From Divergence to Deviance
If you look at the expression above, you notice that to compare a model with distribution $r$ to one with distribution $q$, you only need the sample averages of the logarithm of $r$ and $q$:
\[\kld(p, q) -\kld(p, r) = \langle log(r) \rangle - \langle log(q) \rangle\]where the angled brackets mean sample average. If we define the deviance:
\(D(q) = -2 \sum_i log(q_i)\),
then
\[\kld(p, q) -\kld(p, r) = \frac{2}{N} (D(q) - D(r))\]so that we can use the deviance’s for model comparison instead. Indeed, this is what we will do, starting in the frequentist realm and moving onto the bayesian realm.
Notice that deviance is just a negative log likelihood, or risk.
(Notice that even though we used likelihoods in the last section, I have been vague about the word distribution here. In Bayesian stats we use the posterior averaged likelihood distribution (posterior predictive) instead to do such comparisons.)
But we are still in-sample
We spent a lot of time in machine learning figuring out how to learn out of sample. However, all the machinery developed here has made no mention of it. When we use the empirical distribution and sample quantities here we are working with our training sample.
Clearly we can calculate deviance on the validation and test samples as well to remedy this issue. And the results will be similar to what we found with machine learning, with the training deviance decreasing with complexity and the testing deviance increasing. McElreath has a plot of this for data generated from a gaussian with standard deviation 1 and means:
\[\mu_i = 0.15 x_{1,i} - 0.4 x_{2,i}\]The deviances in-sample and out-of sample, at 10,000 simulations for each model type, for two sample sizes are shown below.
Notice:
- the best fit model may not be the original generating model. Remember that the choice of fit depends on the amount of data you have and the less data you have, the less parameters you should use
- on average, out of sample deviance must be larger than in-sample deviance, through an individual pair may have that order reversed because of sample peculiarity.
Now when one plots the mean deviances together, we see an interesting phenomenon:
The test set deviances are $2*p$ above the training set ones, approximately, where $p$ is the number of parameters in the model.

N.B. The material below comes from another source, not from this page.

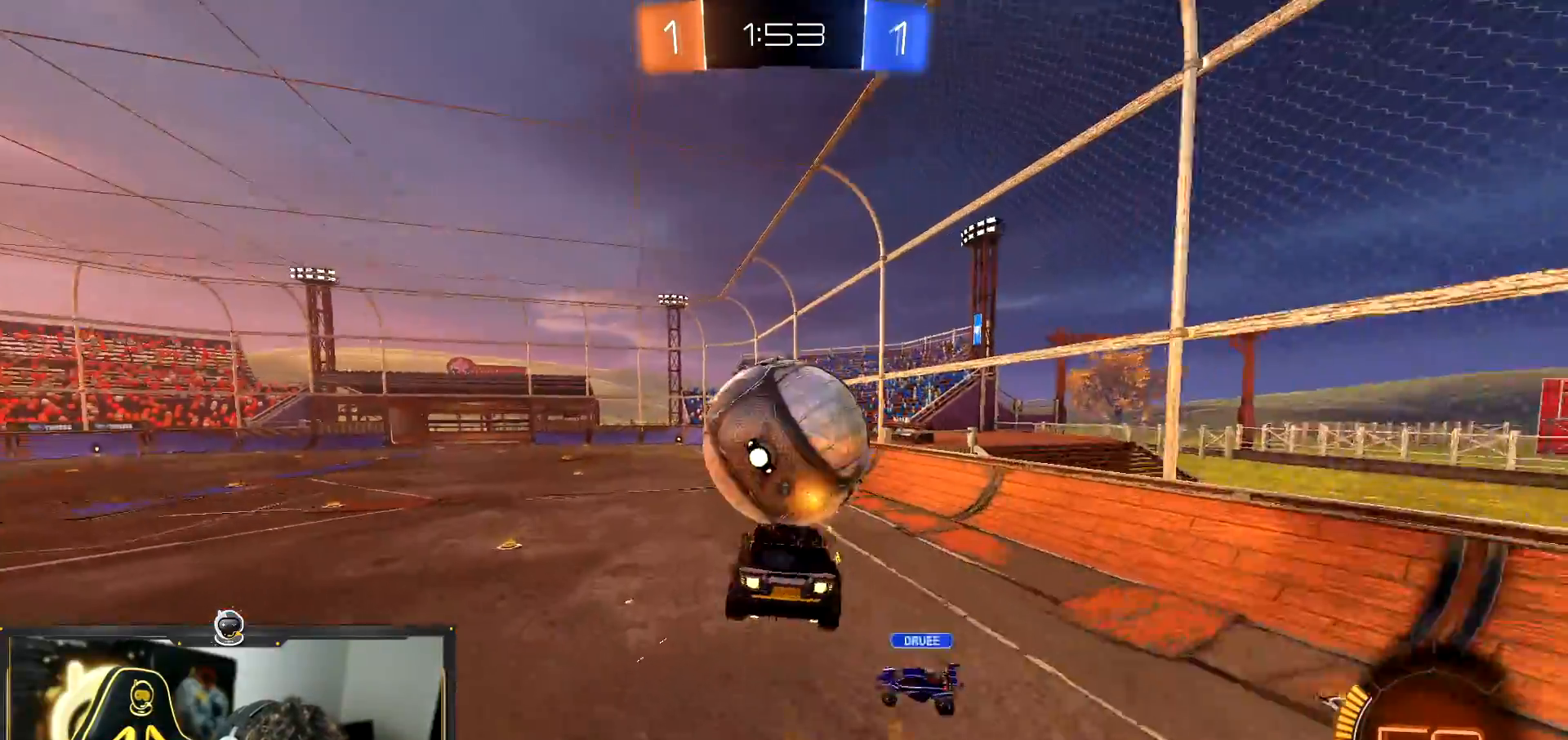
{"buttons": ["R2"], "left_stick": "up-left", "events": [[333, "R1", "up"], [350, "left_stick", "up-left"]]}
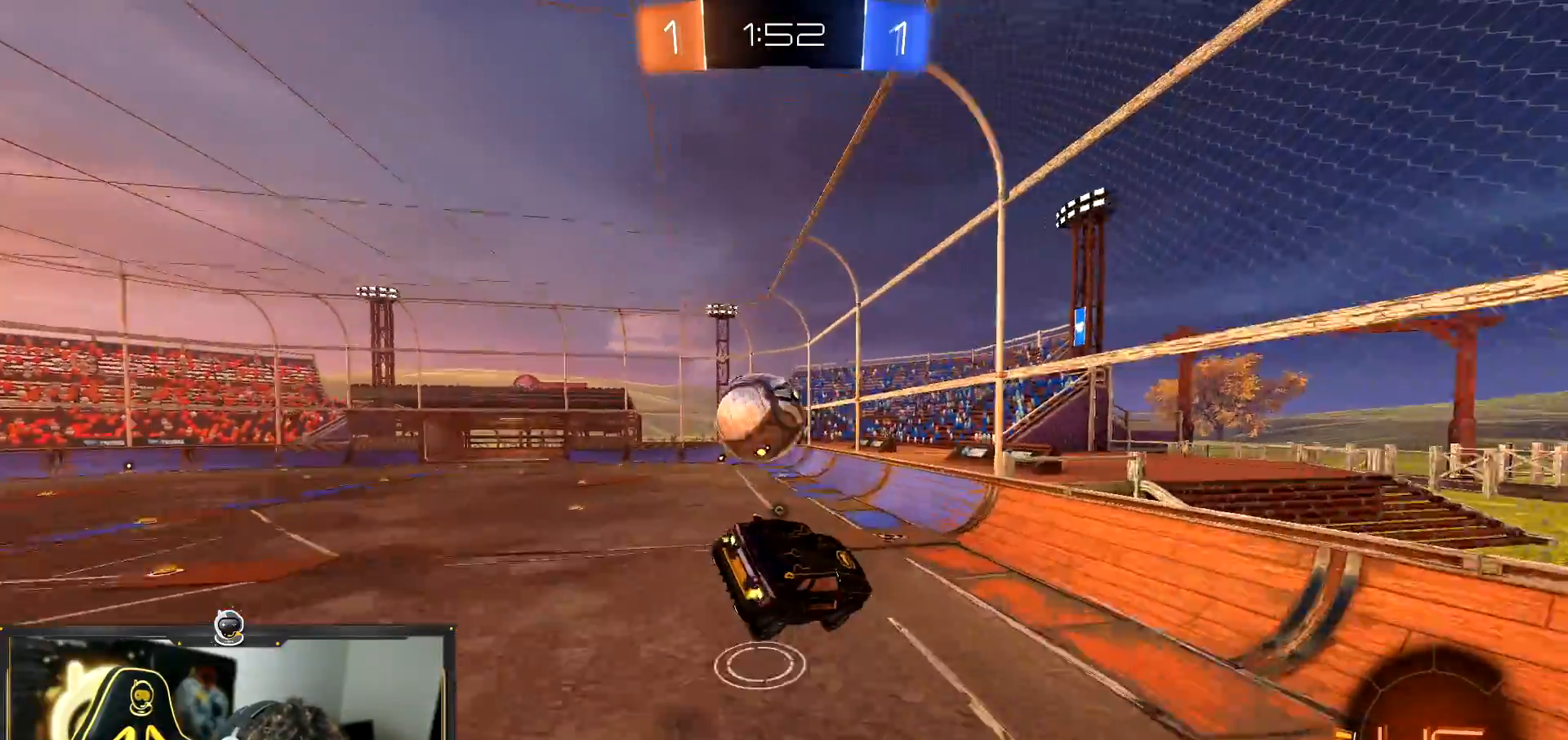
{"buttons": ["L1", "R2"], "left_stick": "down-left", "events": [[67, "left_stick", "center"], [434, "left_stick", "down-left"], [484, "L1", "down"]]}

This observation leads to an estimate of the out-of-sample deviance by what is called an information criterion, the Akake Information Criterion, or AIC:
\[AIC = D_{train} + 2p\]which does carry as an assumption the notion that the likelihood is approximately multivariate gaussian, which as we have seen will be true near its peak.
This is just a penalized log-likelihood or risk if we choose to identify our distribution with the likelihood, and at higher numbers of parameters, increases the out-of-sample deviance, making them less desirable. In a sense, this penalization is a simple form of regularization on our model.
We wont derive the AIC here, but if you are interested, see http://www.stat.cmu.edu/~larry/=stat705/Lecture16.pdf
Why would we want to use such information criteria? Cross validation can be expensive, especially with multiple hyper-parameters. We will have more to say about informatiom criterion when we figure how to do model selection in the bayesian context.